HOW TO COMPLETE THIS TASK = Wherever a line in the data holds the word "worn", pull that line out.

[[ RECORDED INFORMATION, beginning ]]

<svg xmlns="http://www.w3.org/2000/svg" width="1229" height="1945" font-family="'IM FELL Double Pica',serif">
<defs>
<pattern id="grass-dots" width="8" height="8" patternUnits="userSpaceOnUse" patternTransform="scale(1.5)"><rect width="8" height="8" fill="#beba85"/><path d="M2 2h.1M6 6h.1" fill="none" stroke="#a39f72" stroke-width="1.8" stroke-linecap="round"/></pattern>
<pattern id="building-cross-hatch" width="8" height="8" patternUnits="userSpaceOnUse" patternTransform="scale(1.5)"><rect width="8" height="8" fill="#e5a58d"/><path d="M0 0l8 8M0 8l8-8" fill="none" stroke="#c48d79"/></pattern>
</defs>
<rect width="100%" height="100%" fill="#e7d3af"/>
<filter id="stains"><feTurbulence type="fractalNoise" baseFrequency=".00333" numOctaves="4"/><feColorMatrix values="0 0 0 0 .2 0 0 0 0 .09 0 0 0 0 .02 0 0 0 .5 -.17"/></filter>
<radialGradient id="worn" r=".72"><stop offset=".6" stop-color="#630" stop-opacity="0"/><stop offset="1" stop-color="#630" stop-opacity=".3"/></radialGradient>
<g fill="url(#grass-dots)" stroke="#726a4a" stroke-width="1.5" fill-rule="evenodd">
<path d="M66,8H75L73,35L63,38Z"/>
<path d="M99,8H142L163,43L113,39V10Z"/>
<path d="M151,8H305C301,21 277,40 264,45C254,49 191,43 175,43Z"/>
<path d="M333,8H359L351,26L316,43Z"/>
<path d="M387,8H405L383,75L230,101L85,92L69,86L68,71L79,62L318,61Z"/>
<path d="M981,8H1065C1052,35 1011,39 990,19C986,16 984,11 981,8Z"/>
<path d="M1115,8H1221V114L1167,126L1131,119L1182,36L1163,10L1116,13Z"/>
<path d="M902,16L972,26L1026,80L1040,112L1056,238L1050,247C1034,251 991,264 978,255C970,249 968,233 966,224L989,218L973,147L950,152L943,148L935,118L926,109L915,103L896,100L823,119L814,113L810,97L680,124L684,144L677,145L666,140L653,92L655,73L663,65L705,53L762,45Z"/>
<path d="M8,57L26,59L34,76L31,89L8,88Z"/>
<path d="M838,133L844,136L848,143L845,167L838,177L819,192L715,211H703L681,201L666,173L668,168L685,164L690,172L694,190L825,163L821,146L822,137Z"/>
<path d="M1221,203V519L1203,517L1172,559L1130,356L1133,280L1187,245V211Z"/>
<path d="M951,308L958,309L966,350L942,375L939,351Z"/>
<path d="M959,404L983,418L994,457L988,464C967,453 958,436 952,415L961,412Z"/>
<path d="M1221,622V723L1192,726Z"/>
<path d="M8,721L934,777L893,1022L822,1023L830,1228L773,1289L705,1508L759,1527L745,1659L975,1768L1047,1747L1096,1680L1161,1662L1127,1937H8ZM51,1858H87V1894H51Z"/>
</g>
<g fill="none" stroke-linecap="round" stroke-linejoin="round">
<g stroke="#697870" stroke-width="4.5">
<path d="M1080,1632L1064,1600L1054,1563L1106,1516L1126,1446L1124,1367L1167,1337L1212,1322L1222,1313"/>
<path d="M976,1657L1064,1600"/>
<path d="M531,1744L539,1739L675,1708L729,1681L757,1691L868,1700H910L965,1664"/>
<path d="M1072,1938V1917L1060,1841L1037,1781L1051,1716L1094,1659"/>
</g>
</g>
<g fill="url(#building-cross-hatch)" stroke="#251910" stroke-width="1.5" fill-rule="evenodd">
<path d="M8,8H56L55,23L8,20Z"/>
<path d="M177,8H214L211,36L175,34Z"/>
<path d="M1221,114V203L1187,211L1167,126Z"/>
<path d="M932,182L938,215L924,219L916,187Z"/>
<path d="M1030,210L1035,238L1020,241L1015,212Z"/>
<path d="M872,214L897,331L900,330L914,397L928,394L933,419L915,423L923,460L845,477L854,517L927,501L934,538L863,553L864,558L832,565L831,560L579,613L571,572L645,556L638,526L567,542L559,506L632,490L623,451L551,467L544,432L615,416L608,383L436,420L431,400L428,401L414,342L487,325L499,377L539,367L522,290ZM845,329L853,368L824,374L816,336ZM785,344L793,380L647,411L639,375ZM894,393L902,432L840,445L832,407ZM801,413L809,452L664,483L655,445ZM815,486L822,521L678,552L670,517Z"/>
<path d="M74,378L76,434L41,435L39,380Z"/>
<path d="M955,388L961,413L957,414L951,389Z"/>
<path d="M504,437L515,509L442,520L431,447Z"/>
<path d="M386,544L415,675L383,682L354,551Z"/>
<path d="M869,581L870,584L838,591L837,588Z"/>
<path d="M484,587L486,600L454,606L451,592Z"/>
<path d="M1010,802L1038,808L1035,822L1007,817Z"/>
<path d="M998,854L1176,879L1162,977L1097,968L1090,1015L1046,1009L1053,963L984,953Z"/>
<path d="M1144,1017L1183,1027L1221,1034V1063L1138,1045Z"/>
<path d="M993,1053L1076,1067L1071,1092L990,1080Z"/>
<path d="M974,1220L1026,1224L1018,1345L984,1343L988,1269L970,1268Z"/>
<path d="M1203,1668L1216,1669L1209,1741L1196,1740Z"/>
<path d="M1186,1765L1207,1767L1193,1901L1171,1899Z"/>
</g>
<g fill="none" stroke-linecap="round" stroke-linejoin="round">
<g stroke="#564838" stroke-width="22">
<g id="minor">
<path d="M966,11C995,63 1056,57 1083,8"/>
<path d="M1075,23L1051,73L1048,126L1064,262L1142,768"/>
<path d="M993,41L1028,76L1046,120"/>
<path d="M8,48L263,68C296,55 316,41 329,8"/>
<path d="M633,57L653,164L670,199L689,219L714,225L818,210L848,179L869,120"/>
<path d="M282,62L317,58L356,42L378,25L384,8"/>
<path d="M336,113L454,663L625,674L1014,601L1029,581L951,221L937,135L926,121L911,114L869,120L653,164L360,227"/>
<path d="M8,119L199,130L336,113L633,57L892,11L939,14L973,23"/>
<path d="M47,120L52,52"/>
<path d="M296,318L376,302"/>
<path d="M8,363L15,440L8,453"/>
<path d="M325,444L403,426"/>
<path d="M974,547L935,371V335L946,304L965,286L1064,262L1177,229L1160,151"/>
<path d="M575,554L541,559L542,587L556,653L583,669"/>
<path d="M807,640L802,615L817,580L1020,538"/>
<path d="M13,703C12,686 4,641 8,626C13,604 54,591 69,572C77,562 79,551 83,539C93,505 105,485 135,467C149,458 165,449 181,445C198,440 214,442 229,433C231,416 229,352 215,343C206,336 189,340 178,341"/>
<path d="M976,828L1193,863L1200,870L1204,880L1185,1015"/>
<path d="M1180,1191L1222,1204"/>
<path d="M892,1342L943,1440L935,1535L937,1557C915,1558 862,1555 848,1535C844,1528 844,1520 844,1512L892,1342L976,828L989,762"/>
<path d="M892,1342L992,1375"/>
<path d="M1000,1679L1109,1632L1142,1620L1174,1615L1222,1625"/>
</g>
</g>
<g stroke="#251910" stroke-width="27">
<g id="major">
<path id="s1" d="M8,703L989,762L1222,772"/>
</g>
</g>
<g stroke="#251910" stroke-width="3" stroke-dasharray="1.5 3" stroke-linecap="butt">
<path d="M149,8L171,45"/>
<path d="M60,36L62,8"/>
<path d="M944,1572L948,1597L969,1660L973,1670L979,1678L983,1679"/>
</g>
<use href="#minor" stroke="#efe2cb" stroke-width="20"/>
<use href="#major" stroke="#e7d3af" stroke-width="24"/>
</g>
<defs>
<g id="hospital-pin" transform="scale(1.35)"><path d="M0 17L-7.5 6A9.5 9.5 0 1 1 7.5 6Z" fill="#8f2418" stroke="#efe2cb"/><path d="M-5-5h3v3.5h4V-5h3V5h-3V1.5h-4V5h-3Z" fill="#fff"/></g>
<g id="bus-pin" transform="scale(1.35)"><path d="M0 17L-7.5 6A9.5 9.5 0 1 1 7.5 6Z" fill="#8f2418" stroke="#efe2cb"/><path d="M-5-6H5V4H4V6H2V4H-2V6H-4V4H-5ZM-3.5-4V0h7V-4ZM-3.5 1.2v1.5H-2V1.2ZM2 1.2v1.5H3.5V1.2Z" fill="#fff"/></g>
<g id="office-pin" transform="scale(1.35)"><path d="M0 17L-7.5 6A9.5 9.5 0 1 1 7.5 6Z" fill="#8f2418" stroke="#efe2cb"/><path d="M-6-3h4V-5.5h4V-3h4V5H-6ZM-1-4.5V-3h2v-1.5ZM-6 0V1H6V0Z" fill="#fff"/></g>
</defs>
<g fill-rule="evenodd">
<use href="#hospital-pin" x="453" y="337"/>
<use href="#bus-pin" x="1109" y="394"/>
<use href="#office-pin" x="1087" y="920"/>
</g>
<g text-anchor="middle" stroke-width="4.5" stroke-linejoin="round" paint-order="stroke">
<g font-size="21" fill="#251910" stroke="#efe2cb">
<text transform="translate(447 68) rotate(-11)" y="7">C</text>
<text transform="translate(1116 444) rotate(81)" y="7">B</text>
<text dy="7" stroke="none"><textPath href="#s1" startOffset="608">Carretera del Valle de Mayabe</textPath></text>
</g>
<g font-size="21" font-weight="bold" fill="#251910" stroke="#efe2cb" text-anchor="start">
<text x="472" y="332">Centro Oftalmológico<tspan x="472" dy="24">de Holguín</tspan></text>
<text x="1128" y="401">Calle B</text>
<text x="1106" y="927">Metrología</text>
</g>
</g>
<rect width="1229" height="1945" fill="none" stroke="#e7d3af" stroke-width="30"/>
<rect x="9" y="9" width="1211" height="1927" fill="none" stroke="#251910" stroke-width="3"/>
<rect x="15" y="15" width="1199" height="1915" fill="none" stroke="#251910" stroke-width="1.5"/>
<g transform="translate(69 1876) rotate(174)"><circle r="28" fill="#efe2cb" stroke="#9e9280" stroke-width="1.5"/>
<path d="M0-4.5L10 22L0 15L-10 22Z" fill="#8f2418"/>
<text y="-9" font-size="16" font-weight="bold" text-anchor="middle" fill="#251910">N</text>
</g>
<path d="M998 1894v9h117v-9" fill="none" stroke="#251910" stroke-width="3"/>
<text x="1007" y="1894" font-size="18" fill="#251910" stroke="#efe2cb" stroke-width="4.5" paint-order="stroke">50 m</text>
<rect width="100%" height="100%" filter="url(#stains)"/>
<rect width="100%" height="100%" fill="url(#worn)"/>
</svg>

[[ RECORDED INFORMATION, end ]]

RESPONSE TO THE TASK =
<radialGradient id="worn" r=".72"><stop offset=".6" stop-color="#630" stop-opacity="0"/><stop offset="1" stop-color="#630" stop-opacity=".3"/></radialGradient>
<rect width="100%" height="100%" fill="url(#worn)"/>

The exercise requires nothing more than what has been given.